I have allowed myself to be carried away from the subject in hand by the mention of these two great names; for what I have to do with now is not their rivalry, but their co-operation. Differing in all else, they were agreed in wishing to keep their country at peace within its borders. They succeeded in doing SO. Clay's eloquence, his earnestness of character, the warm affection with which he inspired his followers, gave strength to the appeals which he made to the Northern majority not to force on a civil war. Jackson, perhaps gifted with less power of speech, was more generally popular, and had the power, which Clay had not, of touching the national fibre. Perhaps of the two he was the least enthusiastically loved, but most generally liked and followed. Together they saved the Union. The power of the eloquence of the one, and the weight of the influence of the other, kept the impatient South from following the ardent Palmetto State into the breach, and relaxed the bands which held together the Northern coalition. Through their united influence the ten years' compromise, proposed by Clay, was agreed to by Congress.

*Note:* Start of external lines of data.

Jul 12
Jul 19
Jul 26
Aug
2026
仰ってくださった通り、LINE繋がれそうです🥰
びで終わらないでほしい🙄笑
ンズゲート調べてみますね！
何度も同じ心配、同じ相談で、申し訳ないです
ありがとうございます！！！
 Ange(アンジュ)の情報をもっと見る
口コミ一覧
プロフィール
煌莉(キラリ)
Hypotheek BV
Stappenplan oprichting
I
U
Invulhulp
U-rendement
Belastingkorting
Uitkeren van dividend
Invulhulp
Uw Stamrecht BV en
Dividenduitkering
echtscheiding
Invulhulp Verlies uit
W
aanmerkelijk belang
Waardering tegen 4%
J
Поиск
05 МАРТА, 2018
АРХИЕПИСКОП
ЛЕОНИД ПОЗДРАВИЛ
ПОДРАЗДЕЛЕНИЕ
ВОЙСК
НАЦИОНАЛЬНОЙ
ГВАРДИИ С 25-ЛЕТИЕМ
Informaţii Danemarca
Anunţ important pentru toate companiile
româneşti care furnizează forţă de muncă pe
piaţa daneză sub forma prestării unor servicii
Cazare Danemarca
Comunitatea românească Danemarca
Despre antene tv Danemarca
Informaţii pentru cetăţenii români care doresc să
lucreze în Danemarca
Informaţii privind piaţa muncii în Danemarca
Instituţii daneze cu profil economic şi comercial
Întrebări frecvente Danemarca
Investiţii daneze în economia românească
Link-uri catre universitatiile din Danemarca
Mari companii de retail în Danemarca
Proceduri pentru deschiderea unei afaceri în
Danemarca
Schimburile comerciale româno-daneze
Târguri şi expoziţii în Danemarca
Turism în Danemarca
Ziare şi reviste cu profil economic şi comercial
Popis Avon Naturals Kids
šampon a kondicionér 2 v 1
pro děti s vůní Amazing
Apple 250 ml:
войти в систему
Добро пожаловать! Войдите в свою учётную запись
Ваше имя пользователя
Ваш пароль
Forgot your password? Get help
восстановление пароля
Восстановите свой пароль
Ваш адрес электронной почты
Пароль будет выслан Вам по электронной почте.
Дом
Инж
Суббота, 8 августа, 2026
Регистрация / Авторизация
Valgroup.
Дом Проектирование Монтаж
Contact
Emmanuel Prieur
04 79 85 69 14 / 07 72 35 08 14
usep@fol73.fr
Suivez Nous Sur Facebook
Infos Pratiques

The question, however, was not laid at rest. Fresh Presidential elections, with all their attendant evils, came again and again to renew the old subjects of bitterness; and when at length the decade of years

was past, and the Union was definitely to have given up Protection, and to have confined the duties which it levied on foreign merchandise solely to what was required for purposes of revenue, the influence of the North was strong enough to re-impose heavy duties, avowedly with the old object; and the wave which had threatened ten years ago to sweep the Union away, returned with the same weight and violence as before.

It seems that its force was somewhat deadened by the idea which prevailed in the South, that the Western States, which had been growing all this while in wealth and population, would see that it was for their interest to resist the pretensions of New England, and unite in cutting the tariffs down. At the time of the Convention by which the Union was established, it was one of the arguments by which the South had been induced not to press rigorously for Pinckney's proposed two-thirds vote, that the Western States were likely to be as much opposed to protective duties as she was herself, and that their united strength would be enough to keep New England in check without the need of any such safeguard. And I think it was some such notion which prevented any repetition, on the part of South Carolina, of her Nullification Act. The Western States were, it is true, induced at the moment to offer to sell their support for the offer to

protect their private interests; but it was thought that the time must come when they would see that their true welfare consisted in freedom of trade; and that the duties which the Northerners had flung to them, like a bone to a dog, were not so much advantages as palliations of an evil, and that they had better be rid of them altogether.

Jacob of New England saw this perfectly well, and cast about for some plan to obviate it. He did not altogether like the plan of bribing the Western States, for of course a protective duty which he did not profit by himself, was, so far as it went, a loss to him; and he had expressed this pretty distinctly when he was asked to protect indigo. At last it occurred to him that a subject could be started which might, with the North-Western States, answer nearly as well as that of protection for their industry, and would at the same time cost nothing. And if it would lose him the support of Kentucky and the States of French origin, it would have the counterbalancing advantage of dividing the North-West irrevocably from the South-West, and throwing the whole of the great region between the Ohio and the British frontier into his arms; and it would thus make a united North, bound together by sentiment as well as by interest, and able to present a compact front to the South. That subject was Negro Slavery.